Stored data entries:
- - - - - - -

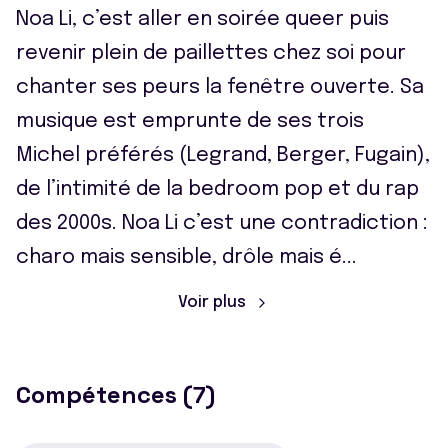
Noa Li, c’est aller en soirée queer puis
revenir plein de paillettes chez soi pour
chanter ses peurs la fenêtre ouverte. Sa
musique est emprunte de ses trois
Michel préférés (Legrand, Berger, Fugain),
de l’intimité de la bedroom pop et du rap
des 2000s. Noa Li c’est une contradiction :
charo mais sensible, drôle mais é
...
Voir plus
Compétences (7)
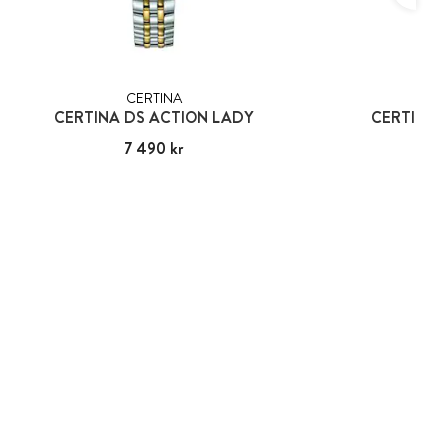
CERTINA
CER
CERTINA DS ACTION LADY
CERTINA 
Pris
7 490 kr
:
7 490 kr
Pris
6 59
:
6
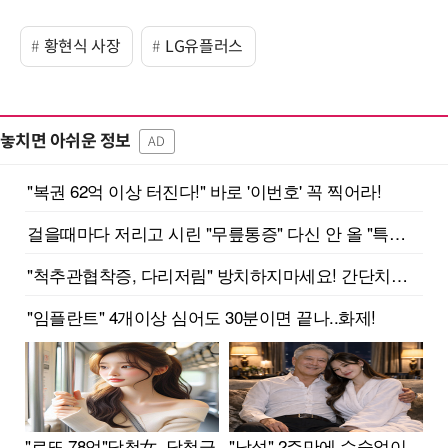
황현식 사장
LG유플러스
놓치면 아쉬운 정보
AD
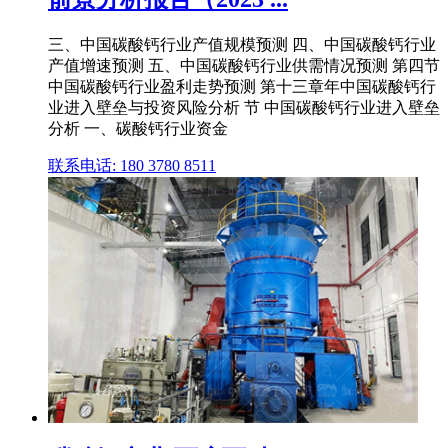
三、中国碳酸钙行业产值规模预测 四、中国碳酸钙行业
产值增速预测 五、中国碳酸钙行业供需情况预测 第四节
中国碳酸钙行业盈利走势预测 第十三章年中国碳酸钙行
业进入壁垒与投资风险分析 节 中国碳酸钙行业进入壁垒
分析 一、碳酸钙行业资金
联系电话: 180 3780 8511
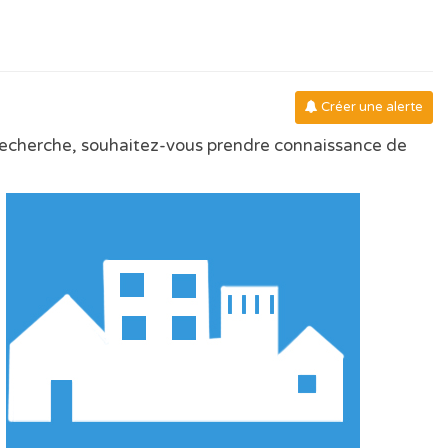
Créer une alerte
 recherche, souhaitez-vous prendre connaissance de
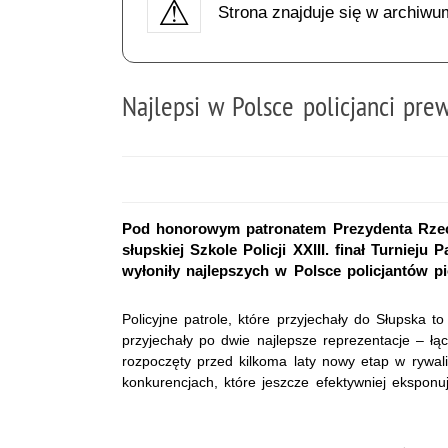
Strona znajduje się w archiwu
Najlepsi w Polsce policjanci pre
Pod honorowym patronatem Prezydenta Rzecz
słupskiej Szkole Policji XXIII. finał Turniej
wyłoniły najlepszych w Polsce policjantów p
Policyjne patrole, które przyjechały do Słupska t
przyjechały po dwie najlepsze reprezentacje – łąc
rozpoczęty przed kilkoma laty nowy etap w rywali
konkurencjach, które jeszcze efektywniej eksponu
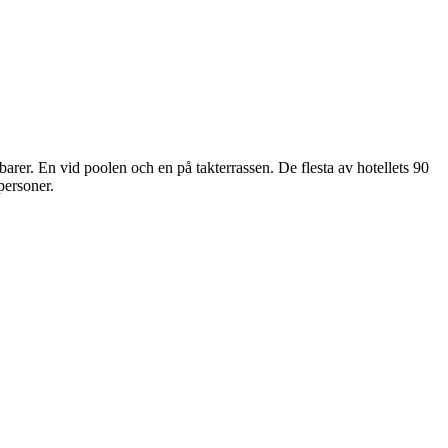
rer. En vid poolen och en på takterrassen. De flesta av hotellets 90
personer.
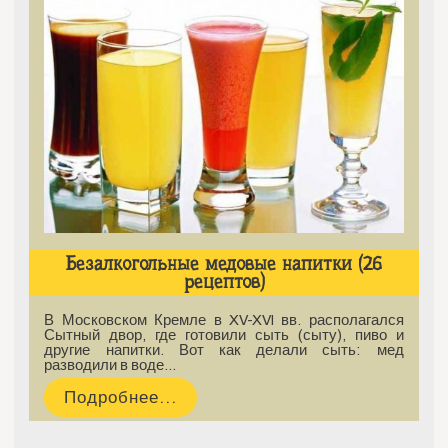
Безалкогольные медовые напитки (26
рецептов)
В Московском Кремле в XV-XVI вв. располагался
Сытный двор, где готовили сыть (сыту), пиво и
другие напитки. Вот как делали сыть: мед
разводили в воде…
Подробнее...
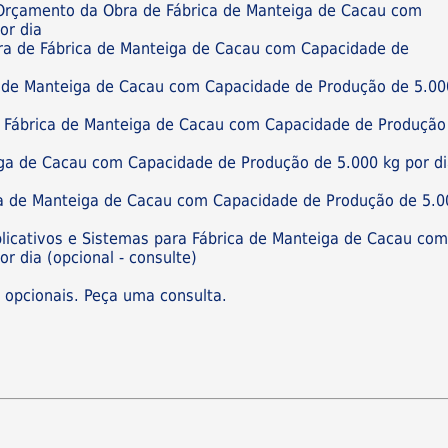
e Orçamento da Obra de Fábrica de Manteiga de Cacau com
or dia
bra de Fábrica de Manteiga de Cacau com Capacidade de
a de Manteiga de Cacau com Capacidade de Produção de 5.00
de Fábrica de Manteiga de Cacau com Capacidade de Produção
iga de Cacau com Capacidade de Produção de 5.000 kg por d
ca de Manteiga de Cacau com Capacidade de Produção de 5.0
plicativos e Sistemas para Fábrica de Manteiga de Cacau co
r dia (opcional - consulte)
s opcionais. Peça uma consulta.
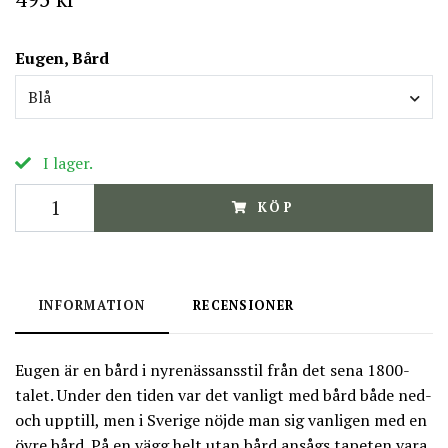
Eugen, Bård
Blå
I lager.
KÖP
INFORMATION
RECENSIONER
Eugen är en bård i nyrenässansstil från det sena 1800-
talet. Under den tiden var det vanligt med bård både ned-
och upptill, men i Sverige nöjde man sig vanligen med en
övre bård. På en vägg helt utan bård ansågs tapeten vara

- - - - - - -

From the opening line of the entries above to the line that holds "plicativos e Sistemas", inclusive, reproduce each line exactly and omit any picture.

Noa Li, c’est aller en soirée queer puis
revenir plein de paillettes chez soi pour
chanter ses peurs la fenêtre ouverte. Sa
musique est emprunte de ses trois
Michel préférés (Legrand, Berger, Fugain),
de l’intimité de la bedroom pop et du rap
des 2000s. Noa Li c’est une contradiction :
charo mais sensible, drôle mais é
...
Voir plus
Compétences (7)
CERTINA
CER
CERTINA DS ACTION LADY
CERTINA 
Pris
7 490 kr
:
7 490 kr
Pris
6 59
:
6
황현식 사장
LG유플러스
놓치면 아쉬운 정보
AD
三、中国碳酸钙行业产值规模预测 四、中国碳酸钙行业
产值增速预测 五、中国碳酸钙行业供需情况预测 第四节
中国碳酸钙行业盈利走势预测 第十三章年中国碳酸钙行
业进入壁垒与投资风险分析 节 中国碳酸钙行业进入壁垒
分析 一、碳酸钙行业资金
联系电话: 180 3780 8511
Créer une alerte
 recherche, souhaitez-vous prendre connaissance de
Strona znajduje się w archiwu
Najlepsi w Polsce policjanci pre
Pod honorowym patronatem Prezydenta Rzecz
słupskiej Szkole Policji XXIII. finał Turniej
wyłoniły najlepszych w Polsce policjantów p
Policyjne patrole, które przyjechały do Słupska t
przyjechały po dwie najlepsze reprezentacje – łąc
rozpoczęty przed kilkoma laty nowy etap w rywali
konkurencjach, które jeszcze efektywniej eksponu
rer. En vid poolen och en på takterrassen. De flesta av hotellets 90
personer.
Безалкогольные медовые напитки (26
рецептов)
В Московском Кремле в XV-XVI вв. располагался
Сытный двор, где готовили сыть (сыту), пиво и
другие напитки. Вот как делали сыть: мед
разводили в воде…
Подробнее...
e Orçamento da Obra de Fábrica de Manteiga de Cacau com
or dia
bra de Fábrica de Manteiga de Cacau com Capacidade de
a de Manteiga de Cacau com Capacidade de Produção de 5.00
de Fábrica de Manteiga de Cacau com Capacidade de Produção
iga de Cacau com Capacidade de Produção de 5.000 kg por d
ca de Manteiga de Cacau com Capacidade de Produção de 5.0
plicativos e Sistemas para Fábrica de Manteiga de Cacau co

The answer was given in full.